A free email encryption software project which was used by whistleblower Edward Snowden nearly went under this week when the bloke behind it ran out of cash.
Koch’s code is behind most of the popular email encryption programs GPGTools, Enigmail, and GPG4Win. If he packed it in, he would create a nightmare scenario for the security industry.
Werner Koch appealed for cash to keep his Gnu Privacy Guard project going. He wrote the software, known as Gnu Privacy Guard, in 1997, and since then has been almost single-handedly keeping it alive with patches and updates from his home in Erkrath, Germany. Now 53, he is running out of money and patience with being underfunded.
He has been running the project more or less for free because he believed there was a need to have some sort of open saucy encrypted software.

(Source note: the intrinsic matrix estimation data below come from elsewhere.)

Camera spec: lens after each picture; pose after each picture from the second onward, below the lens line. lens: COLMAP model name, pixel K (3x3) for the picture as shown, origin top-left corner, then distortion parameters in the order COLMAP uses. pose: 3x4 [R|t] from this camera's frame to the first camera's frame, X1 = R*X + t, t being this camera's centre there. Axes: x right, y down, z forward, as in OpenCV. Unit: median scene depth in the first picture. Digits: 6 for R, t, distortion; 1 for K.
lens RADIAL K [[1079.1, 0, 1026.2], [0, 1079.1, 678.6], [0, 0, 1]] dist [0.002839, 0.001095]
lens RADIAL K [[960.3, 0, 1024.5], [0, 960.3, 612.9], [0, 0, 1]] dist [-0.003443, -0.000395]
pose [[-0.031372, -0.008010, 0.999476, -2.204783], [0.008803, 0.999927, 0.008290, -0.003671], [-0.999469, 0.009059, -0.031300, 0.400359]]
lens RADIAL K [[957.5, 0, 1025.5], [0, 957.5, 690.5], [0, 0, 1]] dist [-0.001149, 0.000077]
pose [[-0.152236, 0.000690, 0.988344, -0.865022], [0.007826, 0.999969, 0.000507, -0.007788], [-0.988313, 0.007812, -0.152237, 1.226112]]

In 2013 he was all set to pack it in and then the Snowden news broke, and he realised that this was not the time to cancel.
It is not as if the industry has been particularly helpful, despite its dependence on him, the security industry has not been that helpful.
Koch could not raise enough money to pay himself and to fulfill his dream of hiring a full-time programmer. He has been living off $25,000 per year since 2001 — a fraction of what he could earn in private industry. In December, he launched a fundraising campaign that has garnered about $43,000 to date but he needed $137,000 to pay himself a decent salary and hire a full-time developer.
A lifeline was thrown to him this week. He was awarded a one-time grant of $60,000 from Linux Foundation’s Core Infrastructure Initiative. Donations flooded Werner’s website donation page and he reached his funding goal of $137,000. In addition, Facebook and the online payment processor Stripe each pledged to donate $50,000 a year to Koch’s project.
The cash gave Koch, who has an 8-year-old daughter and a wife who isn’t working, some breathing room. But when Propublica http://www.propublica.org/article/the-worlds-email-encryption-software-relies-on-one-guy-who-is-going-broke asked him what he will do when the current batch of money runs out, he shrugged and said he prefers not to think about it. “I’m very glad that there is money for the next three months,” Koch said. “Really I am better at programming than this business stuff.”